* [保存した項目]
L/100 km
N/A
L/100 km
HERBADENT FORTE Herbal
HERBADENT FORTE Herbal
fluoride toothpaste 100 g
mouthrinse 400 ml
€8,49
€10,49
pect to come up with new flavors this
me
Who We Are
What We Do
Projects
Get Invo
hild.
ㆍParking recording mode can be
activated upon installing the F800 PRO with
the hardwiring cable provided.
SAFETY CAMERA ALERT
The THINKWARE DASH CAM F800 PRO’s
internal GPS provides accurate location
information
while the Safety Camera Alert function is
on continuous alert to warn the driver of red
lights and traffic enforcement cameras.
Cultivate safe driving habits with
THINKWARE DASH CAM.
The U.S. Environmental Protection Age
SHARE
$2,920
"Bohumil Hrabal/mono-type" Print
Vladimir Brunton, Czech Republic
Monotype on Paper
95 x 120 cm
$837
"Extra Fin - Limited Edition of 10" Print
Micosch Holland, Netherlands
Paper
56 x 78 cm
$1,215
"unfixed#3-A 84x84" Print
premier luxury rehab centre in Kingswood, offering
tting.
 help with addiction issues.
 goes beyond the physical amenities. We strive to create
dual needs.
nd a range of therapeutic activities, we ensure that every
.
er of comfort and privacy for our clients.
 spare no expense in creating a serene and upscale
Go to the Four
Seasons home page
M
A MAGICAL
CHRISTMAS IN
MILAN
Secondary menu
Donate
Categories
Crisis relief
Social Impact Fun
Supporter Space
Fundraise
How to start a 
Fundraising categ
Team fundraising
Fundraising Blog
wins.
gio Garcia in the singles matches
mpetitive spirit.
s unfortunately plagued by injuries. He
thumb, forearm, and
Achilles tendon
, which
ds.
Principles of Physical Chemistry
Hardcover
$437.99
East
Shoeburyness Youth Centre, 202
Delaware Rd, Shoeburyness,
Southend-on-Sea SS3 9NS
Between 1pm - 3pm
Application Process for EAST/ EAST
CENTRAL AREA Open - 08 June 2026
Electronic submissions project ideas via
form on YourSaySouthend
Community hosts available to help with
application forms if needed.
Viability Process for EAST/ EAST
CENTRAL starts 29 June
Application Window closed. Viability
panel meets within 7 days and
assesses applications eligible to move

* [やること]
上のデータの行をすべて、空行をのぞいて番号つきのリストにしてください。

* [この問題の答え]
1. L/100 km
2. N/A
3. L/100 km
4. HERBADENT FORTE Herbal
5. HERBADENT FORTE Herbal
6. fluoride toothpaste 100 g
7. mouthrinse 400 ml
8. €8,49
9. €10,49
10. pect to come up with new flavors this
11. me
12. Who We Are
13. What We Do
14. Projects
15. Get Invo
16. hild.
17. ㆍParking recording mode can be
18. activated upon installing the F800 PRO with
19. the hardwiring cable provided.
20. SAFETY CAMERA ALERT
21. The THINKWARE DASH CAM F800 PRO’s
22. internal GPS provides accurate location
23. information
24. while the Safety Camera Alert function is
25. on continuous alert to warn the driver of red
26. lights and traffic enforcement cameras.
27. Cultivate safe driving habits with
28. THINKWARE DASH CAM.
29. The U.S. Environmental Protection Age
30. SHARE
31. $2,920
32. "Bohumil Hrabal/mono-type" Print
33. Vladimir Brunton, Czech Republic
34. Monotype on Paper
35. 95 x 120 cm
36. $837
37. "Extra Fin - Limited Edition of 10" Print
38. Micosch Holland, Netherlands
39. Paper
40. 56 x 78 cm
41. $1,215
42. "unfixed#3-A 84x84" Print
43. premier luxury rehab centre in Kingswood, offering
44. tting.
45.  help with addiction issues.
46.  goes beyond the physical amenities. We strive to create
47. dual needs.
48. nd a range of therapeutic activities, we ensure that every
49. .
50. er of comfort and privacy for our clients.
51.  spare no expense in creating a serene and upscale
52. Go to the Four
53. Seasons home page
54. M
55. A MAGICAL
56. CHRISTMAS IN
57. MILAN
58. Secondary menu
59. Donate
60. Categories
61. Crisis relief
62. Social Impact Fun
63. Supporter Space
64. Fundraise
65. How to start a 
66. Fundraising categ
67. Team fundraising
68. Fundraising Blog
69. wins.
70. gio Garcia in the singles matches
71. mpetitive spirit.
72. s unfortunately plagued by injuries. He
73. thumb, forearm, and
74. Achilles tendon
75. , which
76. ds.
77. Principles of Physical Chemistry
78. Hardcover
79. $437.99
80. East
81. Shoeburyness Youth Centre, 202
82. Delaware Rd, Shoeburyness,
83. Southend-on-Sea SS3 9NS
84. Between 1pm - 3pm
85. Application Process for EAST/ EAST
86. CENTRAL AREA Open - 08 June 2026
87. Electronic submissions project ideas via
88. form on YourSaySouthend
89. Community hosts available to help with
90. application forms if needed.
91. Viability Process for EAST/ EAST
92. CENTRAL starts 29 June
93. Application Window closed. Viability
94. panel meets within 7 days and
95. assesses applications eligible to move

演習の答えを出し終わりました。